You see I don`t think we take half as seriously as we should the way in which the wisdom of the church down the ages has given us a continued invitation to enter into the Easter story; to make it our own and let it give shape and coherence to what is an often bewildering experience.

That`s why Morning Prayer on Holy Saturday, the day between Good Friday and Easter Day; the day when Jesus lay in the tomb is one of my favourite times of the year. The drama and tragedy of Good Friday is over and we`re all at Booths getting in the groceries. No, the drama and tragedy of Good Friday is over and there is stillness. And one of the readings we hear that morning- along with the account of the very practical Joseph- is the first one we heard this morning; from the Book of Job. It`s the account of a man who asked the big questions. And it seems to me that we`re missing out on something profoundly important if we busily deprive ourselves of opportunities to metaphorically enter the tomb; to look and listen.

You see beyond all the doing and the practical stuff; beyond the gratitude we feel to all the Josephs we know who have held our hand and helped us on the way, is what happened to those women. Just as they went on their way to make a simple act of affection and remembrance, so are we this morning. And this also is not about doing so much as looking and listening. They went into the tomb. They re-visited their experience and so do we.
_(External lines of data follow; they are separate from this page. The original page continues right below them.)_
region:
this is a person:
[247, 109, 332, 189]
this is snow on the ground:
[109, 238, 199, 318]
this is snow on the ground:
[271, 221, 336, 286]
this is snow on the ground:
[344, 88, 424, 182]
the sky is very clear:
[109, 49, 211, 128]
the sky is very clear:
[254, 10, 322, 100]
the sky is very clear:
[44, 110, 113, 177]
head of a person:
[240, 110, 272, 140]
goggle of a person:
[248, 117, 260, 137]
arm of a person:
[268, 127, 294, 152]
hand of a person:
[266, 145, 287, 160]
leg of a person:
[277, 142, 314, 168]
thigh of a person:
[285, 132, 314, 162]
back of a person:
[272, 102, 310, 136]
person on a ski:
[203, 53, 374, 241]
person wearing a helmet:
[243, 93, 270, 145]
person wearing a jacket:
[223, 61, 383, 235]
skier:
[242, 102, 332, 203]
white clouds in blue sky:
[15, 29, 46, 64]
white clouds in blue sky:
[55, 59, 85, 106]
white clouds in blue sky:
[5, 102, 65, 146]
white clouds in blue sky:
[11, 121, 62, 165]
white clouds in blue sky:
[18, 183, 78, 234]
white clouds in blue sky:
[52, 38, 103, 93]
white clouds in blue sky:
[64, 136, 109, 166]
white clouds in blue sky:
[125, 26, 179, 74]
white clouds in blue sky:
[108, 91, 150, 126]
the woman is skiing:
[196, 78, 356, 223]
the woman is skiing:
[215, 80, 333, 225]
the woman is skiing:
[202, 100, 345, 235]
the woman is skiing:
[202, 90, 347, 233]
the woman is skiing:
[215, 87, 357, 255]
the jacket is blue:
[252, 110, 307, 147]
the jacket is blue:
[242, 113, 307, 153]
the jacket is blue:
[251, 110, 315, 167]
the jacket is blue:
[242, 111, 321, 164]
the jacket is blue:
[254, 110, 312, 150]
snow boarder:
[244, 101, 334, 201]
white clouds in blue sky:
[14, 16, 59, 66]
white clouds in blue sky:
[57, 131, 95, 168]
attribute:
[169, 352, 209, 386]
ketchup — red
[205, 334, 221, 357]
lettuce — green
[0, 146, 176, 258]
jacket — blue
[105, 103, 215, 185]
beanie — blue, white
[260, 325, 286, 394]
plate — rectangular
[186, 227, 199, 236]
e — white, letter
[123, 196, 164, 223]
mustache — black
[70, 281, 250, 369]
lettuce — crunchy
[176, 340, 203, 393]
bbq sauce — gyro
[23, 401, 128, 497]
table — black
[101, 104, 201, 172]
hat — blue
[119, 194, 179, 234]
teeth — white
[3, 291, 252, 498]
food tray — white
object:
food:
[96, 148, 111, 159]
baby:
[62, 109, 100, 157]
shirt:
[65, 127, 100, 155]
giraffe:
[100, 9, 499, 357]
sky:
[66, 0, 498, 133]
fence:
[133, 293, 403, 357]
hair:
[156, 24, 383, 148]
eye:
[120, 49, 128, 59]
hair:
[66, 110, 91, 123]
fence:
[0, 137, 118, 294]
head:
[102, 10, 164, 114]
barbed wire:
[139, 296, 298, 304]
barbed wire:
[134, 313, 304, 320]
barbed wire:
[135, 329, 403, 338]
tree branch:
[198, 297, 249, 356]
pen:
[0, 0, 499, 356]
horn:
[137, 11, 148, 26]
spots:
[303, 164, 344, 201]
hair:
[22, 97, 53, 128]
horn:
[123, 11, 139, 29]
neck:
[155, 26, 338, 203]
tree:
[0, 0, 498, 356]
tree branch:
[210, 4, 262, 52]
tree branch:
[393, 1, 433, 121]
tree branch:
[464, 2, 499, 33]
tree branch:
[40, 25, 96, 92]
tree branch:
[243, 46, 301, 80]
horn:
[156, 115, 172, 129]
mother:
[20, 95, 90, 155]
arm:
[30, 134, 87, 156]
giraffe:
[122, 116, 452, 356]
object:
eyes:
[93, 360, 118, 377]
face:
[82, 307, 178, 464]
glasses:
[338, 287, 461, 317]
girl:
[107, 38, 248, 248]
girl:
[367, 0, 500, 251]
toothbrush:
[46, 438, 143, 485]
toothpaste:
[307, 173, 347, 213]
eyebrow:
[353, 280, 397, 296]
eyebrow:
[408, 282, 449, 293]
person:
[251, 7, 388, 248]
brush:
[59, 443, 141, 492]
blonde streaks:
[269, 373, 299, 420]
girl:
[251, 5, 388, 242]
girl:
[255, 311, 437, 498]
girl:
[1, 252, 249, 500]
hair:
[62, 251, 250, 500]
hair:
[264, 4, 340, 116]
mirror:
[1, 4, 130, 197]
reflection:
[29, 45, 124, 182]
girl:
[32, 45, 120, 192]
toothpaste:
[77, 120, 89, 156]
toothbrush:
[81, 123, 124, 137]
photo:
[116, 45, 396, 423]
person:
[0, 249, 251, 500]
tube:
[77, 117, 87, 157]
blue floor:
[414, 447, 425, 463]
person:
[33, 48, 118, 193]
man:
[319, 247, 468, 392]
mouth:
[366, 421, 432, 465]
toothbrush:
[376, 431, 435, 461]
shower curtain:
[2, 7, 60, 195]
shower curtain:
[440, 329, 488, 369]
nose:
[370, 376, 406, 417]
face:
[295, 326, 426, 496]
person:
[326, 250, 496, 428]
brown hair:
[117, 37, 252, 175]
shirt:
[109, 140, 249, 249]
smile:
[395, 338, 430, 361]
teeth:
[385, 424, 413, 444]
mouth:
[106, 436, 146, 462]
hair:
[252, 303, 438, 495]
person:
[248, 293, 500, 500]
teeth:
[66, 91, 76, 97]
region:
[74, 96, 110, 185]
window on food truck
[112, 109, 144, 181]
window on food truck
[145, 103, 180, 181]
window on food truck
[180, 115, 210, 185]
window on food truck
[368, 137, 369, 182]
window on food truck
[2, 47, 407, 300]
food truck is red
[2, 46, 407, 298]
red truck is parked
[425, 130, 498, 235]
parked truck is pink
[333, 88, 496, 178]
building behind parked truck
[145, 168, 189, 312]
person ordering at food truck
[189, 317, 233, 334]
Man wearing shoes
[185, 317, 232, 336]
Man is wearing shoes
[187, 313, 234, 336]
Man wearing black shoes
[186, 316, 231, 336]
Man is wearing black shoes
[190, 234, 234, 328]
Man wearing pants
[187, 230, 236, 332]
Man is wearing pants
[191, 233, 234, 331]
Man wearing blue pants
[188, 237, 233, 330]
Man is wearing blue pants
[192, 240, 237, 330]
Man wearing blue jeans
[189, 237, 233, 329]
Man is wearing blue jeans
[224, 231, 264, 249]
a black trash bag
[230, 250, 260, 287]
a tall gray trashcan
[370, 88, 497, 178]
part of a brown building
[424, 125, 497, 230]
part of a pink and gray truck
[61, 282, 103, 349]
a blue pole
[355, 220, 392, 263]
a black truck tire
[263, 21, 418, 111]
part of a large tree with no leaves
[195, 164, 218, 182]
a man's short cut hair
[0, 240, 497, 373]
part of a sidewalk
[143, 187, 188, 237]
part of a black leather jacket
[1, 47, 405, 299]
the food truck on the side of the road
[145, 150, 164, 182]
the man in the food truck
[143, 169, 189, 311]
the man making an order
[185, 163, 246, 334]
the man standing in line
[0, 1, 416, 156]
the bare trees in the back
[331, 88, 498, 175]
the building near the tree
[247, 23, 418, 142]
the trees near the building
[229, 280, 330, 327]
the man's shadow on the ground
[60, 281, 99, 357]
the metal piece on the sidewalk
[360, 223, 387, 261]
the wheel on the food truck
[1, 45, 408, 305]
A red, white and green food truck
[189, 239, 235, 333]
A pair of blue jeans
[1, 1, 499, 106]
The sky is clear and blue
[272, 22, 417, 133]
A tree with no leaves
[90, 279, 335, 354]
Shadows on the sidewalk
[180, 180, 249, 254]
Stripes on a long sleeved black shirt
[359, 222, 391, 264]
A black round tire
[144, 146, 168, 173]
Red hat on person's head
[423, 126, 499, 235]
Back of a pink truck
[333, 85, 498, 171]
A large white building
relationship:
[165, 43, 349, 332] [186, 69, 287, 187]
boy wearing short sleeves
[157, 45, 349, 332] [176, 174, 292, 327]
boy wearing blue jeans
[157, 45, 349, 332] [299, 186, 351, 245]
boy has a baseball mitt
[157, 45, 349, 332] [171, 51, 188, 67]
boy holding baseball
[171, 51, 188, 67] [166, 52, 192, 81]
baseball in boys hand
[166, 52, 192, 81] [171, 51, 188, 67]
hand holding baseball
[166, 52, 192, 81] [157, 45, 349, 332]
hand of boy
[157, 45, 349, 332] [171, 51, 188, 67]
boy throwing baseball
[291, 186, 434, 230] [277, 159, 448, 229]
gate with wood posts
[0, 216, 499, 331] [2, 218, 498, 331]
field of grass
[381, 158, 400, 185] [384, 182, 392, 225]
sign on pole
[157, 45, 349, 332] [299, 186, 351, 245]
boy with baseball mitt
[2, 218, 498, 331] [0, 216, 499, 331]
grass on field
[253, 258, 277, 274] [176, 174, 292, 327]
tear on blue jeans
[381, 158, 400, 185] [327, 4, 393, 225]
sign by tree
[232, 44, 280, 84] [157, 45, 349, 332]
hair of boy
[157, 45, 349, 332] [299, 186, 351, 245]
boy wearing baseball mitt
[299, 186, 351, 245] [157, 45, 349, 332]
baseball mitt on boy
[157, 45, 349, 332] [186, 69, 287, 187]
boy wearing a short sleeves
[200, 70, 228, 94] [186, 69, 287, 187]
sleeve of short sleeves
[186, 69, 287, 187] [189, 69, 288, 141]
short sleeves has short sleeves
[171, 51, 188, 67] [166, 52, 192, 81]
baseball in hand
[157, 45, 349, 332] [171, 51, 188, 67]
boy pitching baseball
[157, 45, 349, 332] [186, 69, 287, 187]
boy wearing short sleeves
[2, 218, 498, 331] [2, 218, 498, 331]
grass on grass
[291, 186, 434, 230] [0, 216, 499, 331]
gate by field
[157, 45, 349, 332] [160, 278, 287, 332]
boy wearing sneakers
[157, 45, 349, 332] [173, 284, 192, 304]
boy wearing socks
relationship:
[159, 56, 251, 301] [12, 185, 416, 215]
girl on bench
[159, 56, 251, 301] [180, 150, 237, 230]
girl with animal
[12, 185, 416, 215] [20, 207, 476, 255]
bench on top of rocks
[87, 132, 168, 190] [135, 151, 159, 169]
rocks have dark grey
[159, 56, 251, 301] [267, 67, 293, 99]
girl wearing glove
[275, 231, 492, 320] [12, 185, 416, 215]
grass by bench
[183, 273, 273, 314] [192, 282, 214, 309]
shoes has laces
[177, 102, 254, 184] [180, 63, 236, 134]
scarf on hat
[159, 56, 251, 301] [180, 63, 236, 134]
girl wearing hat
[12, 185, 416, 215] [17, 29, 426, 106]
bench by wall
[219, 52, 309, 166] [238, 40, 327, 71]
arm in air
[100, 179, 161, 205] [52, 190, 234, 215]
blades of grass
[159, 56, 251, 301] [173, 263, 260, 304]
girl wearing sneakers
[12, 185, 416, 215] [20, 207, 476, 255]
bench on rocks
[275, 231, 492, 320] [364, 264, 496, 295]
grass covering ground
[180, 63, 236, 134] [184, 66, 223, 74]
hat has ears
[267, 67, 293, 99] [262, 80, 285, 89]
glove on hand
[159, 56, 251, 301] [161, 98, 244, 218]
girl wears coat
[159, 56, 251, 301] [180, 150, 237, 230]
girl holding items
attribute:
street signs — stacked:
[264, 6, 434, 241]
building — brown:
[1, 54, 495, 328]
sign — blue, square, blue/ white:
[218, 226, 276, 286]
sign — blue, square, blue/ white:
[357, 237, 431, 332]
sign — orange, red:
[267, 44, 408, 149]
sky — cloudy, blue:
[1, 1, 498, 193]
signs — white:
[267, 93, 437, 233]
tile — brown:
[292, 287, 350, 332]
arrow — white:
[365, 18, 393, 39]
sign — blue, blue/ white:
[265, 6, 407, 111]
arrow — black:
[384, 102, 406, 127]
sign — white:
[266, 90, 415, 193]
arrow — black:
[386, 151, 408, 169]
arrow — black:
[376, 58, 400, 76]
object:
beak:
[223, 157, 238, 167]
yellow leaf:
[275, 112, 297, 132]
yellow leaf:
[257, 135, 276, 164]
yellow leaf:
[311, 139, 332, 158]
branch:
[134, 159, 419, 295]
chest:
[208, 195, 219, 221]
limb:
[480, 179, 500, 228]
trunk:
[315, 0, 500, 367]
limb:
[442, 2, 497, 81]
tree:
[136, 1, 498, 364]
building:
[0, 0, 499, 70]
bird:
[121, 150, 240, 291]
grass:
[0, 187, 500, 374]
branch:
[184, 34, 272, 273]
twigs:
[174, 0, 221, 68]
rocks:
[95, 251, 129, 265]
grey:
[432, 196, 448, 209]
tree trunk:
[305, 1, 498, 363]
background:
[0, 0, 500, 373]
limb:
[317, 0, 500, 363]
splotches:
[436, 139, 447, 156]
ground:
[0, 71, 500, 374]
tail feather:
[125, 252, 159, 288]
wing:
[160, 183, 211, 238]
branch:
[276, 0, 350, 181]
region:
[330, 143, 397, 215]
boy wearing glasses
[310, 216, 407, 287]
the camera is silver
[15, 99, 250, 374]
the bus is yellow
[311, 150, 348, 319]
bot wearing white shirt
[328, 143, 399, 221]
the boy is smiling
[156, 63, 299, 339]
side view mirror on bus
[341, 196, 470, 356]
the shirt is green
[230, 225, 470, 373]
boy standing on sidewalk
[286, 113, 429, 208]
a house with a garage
And just like them we`re invited to hear someone speak. We don`t know who this person was who met them at the tomb. Frankly, he scared the life out of them. But look at what he said: “Go, tell his disciples and Peter that he is going ahead of you to Galilee; there you will see him, just as he told you.’

Whoever this person was he wanted to remind them of the words of Jesus. And that`s what we come for. That`s what we listen out for as we make our act of remembrance and enter the tomb. Jesus had told them that would go ahead them. Jesus had promised them that they would see him….

Today we stop our busyness just long enough to listen. At the very least he is promising US that he will go ahead of us At the very least he is promising US that we shall see him.

The question as we come forward is, what else is he saying to us?